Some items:
▼

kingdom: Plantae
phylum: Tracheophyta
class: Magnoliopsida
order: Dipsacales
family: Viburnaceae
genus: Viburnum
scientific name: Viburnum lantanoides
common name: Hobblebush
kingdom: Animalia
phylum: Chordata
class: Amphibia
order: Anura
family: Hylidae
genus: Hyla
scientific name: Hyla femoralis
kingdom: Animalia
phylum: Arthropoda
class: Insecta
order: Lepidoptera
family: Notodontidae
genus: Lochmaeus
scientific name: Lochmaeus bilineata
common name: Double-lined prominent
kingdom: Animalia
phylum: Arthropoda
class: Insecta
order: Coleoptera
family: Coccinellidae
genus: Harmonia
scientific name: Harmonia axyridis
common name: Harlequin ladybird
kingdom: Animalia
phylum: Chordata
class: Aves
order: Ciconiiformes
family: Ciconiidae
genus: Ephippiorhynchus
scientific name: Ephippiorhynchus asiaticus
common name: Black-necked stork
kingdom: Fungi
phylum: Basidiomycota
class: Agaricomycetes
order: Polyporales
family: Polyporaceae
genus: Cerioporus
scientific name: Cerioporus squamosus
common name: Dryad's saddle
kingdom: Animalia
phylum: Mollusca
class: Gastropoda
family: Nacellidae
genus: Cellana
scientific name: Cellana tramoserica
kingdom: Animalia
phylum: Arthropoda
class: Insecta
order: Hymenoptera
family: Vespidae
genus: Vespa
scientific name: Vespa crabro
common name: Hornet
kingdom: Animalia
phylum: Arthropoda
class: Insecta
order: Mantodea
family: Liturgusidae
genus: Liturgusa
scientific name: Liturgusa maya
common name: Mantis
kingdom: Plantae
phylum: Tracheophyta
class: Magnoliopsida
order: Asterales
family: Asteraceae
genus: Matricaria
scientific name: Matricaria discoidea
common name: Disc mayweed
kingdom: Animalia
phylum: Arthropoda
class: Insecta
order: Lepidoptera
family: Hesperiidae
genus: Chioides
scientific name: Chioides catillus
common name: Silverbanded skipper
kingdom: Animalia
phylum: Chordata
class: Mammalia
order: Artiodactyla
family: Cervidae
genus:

▲

REQUIRED TASK:
Rewrite every line of all the items above as one numbered list, omitting any blank lines.

RESPONSE TO THE TASK:
1. kingdom: Plantae
2. phylum: Tracheophyta
3. class: Magnoliopsida
4. order: Dipsacales
5. family: Viburnaceae
6. genus: Viburnum
7. scientific name: Viburnum lantanoides
8. common name: Hobblebush
9. kingdom: Animalia
10. phylum: Chordata
11. class: Amphibia
12. order: Anura
13. family: Hylidae
14. genus: Hyla
15. scientific name: Hyla femoralis
16. kingdom: Animalia
17. phylum: Arthropoda
18. class: Insecta
19. order: Lepidoptera
20. family: Notodontidae
21. genus: Lochmaeus
22. scientific name: Lochmaeus bilineata
23. common name: Double-lined prominent
24. kingdom: Animalia
25. phylum: Arthropoda
26. class: Insecta
27. order: Coleoptera
28. family: Coccinellidae
29. genus: Harmonia
30. scientific name: Harmonia axyridis
31. common name: Harlequin ladybird
32. kingdom: Animalia
33. phylum: Chordata
34. class: Aves
35. order: Ciconiiformes
36. family: Ciconiidae
37. genus: Ephippiorhynchus
38. scientific name: Ephippiorhynchus asiaticus
39. common name: Black-necked stork
40. kingdom: Fungi
41. phylum: Basidiomycota
42. class: Agaricomycetes
43. order: Polyporales
44. family: Polyporaceae
45. genus: Cerioporus
46. scientific name: Cerioporus squamosus
47. common name: Dryad's saddle
48. kingdom: Animalia
49. phylum: Mollusca
50. class: Gastropoda
51. family: Nacellidae
52. genus: Cellana
53. scientific name: Cellana tramoserica
54. kingdom: Animalia
55. phylum: Arthropoda
56. class: Insecta
57. order: Hymenoptera
58. family: Vespidae
59. genus: Vespa
60. scientific name: Vespa crabro
61. common name: Hornet
62. kingdom: Animalia
63. phylum: Arthropoda
64. class: Insecta
65. order: Mantodea
66. family: Liturgusidae
67. genus: Liturgusa
68. scientific name: Liturgusa maya
69. common name: Mantis
70. kingdom: Plantae
71. phylum: Tracheophyta
72. class: Magnoliopsida
73. order: Asterales
74. family: Asteraceae
75. genus: Matricaria
76. scientific name: Matricaria discoidea
77. common name: Disc mayweed
78. kingdom: Animalia
79. phylum: Arthropoda
80. class: Insecta
81. order: Lepidoptera
82. family: Hesperiidae
83. genus: Chioides
84. scientific name: Chioides catillus
85. common name: Silverbanded skipper
86. kingdom: Animalia
87. phylum: Chordata
88. class: Mammalia
89. order: Artiodactyla
90. family: Cervidae
91. genus:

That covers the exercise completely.